🤖 AI Summary
This work investigates how the Fisher Information Matrix (FIM) governs function-space learning dynamics of two-layer ReLU networks with infinite width and random hidden-layer weights. Using asymptotic analysis and approximate spectral decomposition of the FIM, we derive explicit asymptotic forms for the basis functions associated with four distinct classes of FIM eigenvectors—revealing that gradient descent in parameter space induces approximately orthogonal evolution in function space, as dictated by the FIM. Combining theoretical derivation with numerical simulations, we precisely predict the convergence profiles of these basis functions, thereby unifying the interpretation of optimization trajectories, generalization bias, and expressive capacity in wide networks. The key contribution is a novel FIM-driven parameter-to-function space mapping paradigm, providing fundamental theoretical insight into the intrinsic geometric structure of deep learning models.
📝 Abstract
We investigate the function space dynamics of a two-layer ReLU neural network in the infinite-width limit, highlighting the Fisher information matrix (FIM)'s role in steering learning. Extending seminal works on approximate eigendecomposition of the FIM, we derive the asymptotic behavior of basis functions ($f_v(x) = X^{ op} v $) for four groups of approximate eigenvectors, showing their convergence to distinct function forms.
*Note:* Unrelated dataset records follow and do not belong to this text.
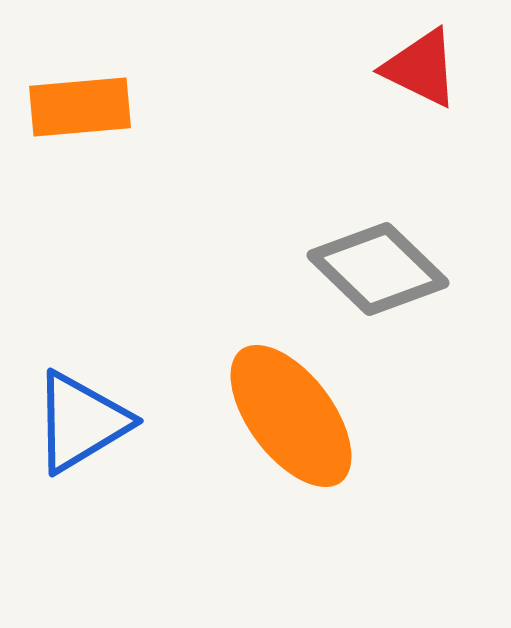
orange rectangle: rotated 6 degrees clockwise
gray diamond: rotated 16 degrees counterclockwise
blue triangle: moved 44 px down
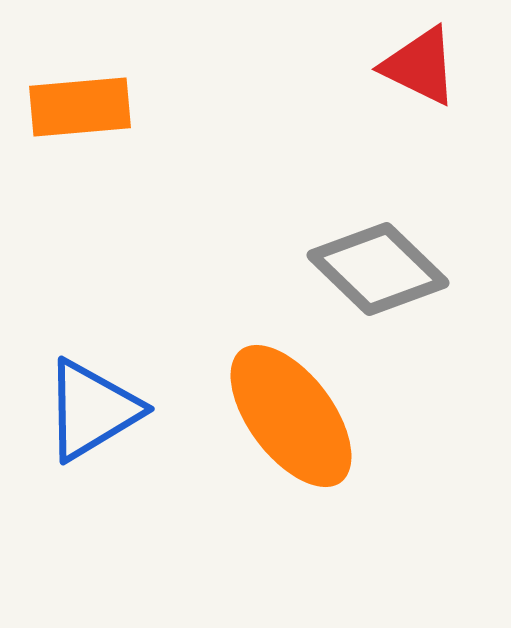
red triangle: moved 1 px left, 2 px up
blue triangle: moved 11 px right, 12 px up
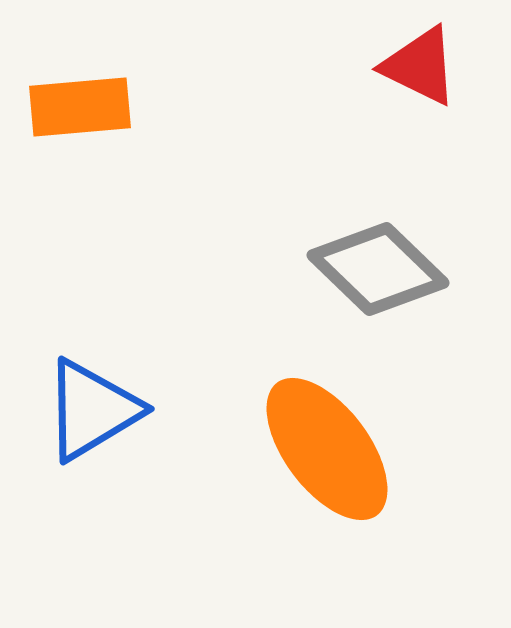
orange ellipse: moved 36 px right, 33 px down
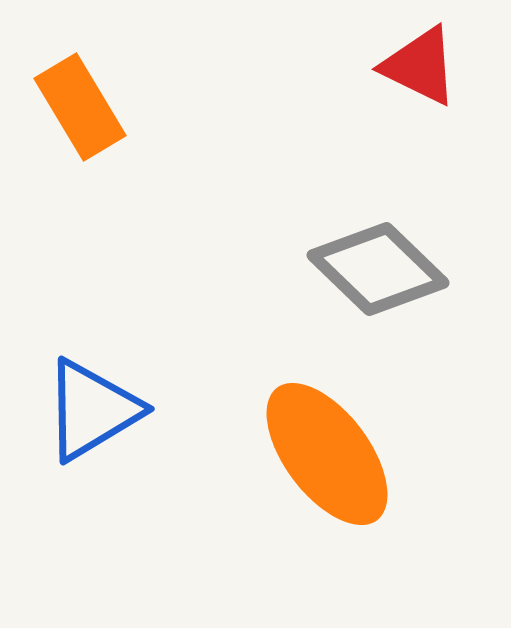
orange rectangle: rotated 64 degrees clockwise
orange ellipse: moved 5 px down
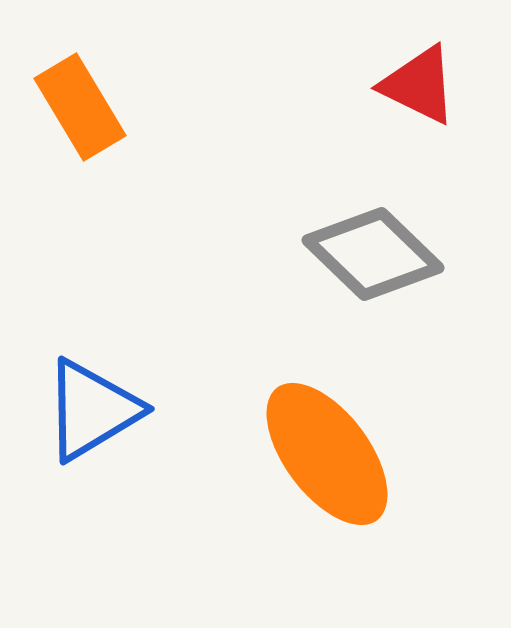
red triangle: moved 1 px left, 19 px down
gray diamond: moved 5 px left, 15 px up
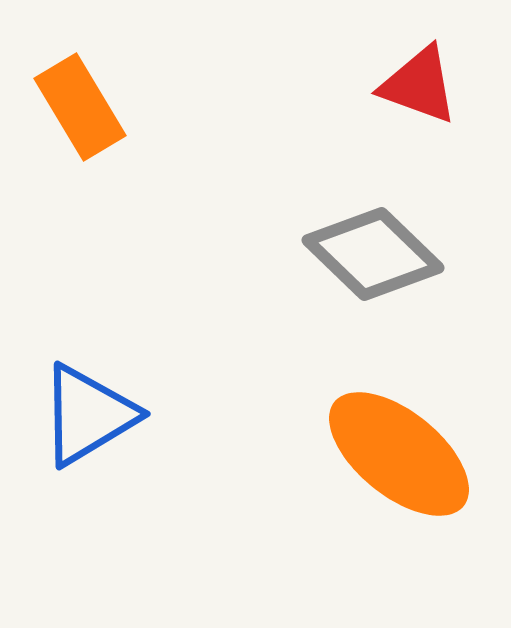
red triangle: rotated 6 degrees counterclockwise
blue triangle: moved 4 px left, 5 px down
orange ellipse: moved 72 px right; rotated 14 degrees counterclockwise
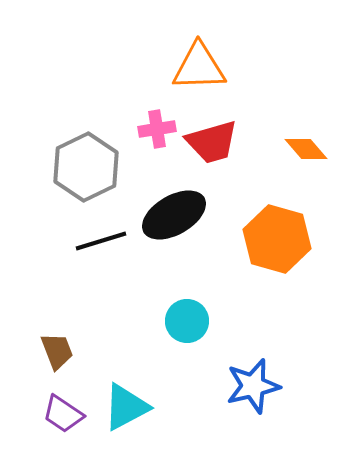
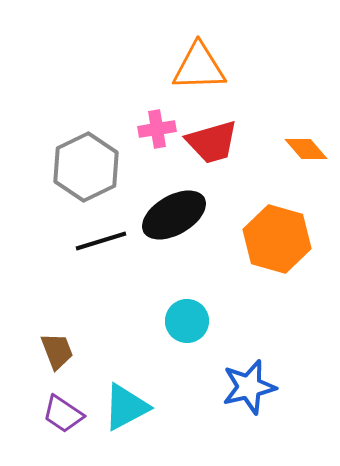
blue star: moved 4 px left, 1 px down
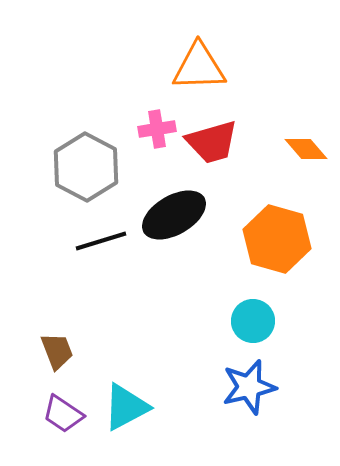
gray hexagon: rotated 6 degrees counterclockwise
cyan circle: moved 66 px right
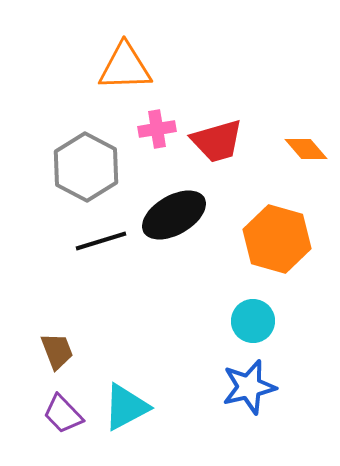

These functions, prioritized by gradient descent, exhibit FIM-induced inner products that approximate orthogonality in the function space, forging a novel connection between parameter and function spaces. Simulations validate the accuracy of these theoretical approximations, confirming their practical relevance. By refining the function space inner product's role, we advance the theoretical framework for ReLU networks, illuminating their optimization and expressivity. Overall, this work offers a robust foundation for understanding wide neural networks and enhances insights into scalable deep learning architectures, paving the way for improved design and analysis of neural networks.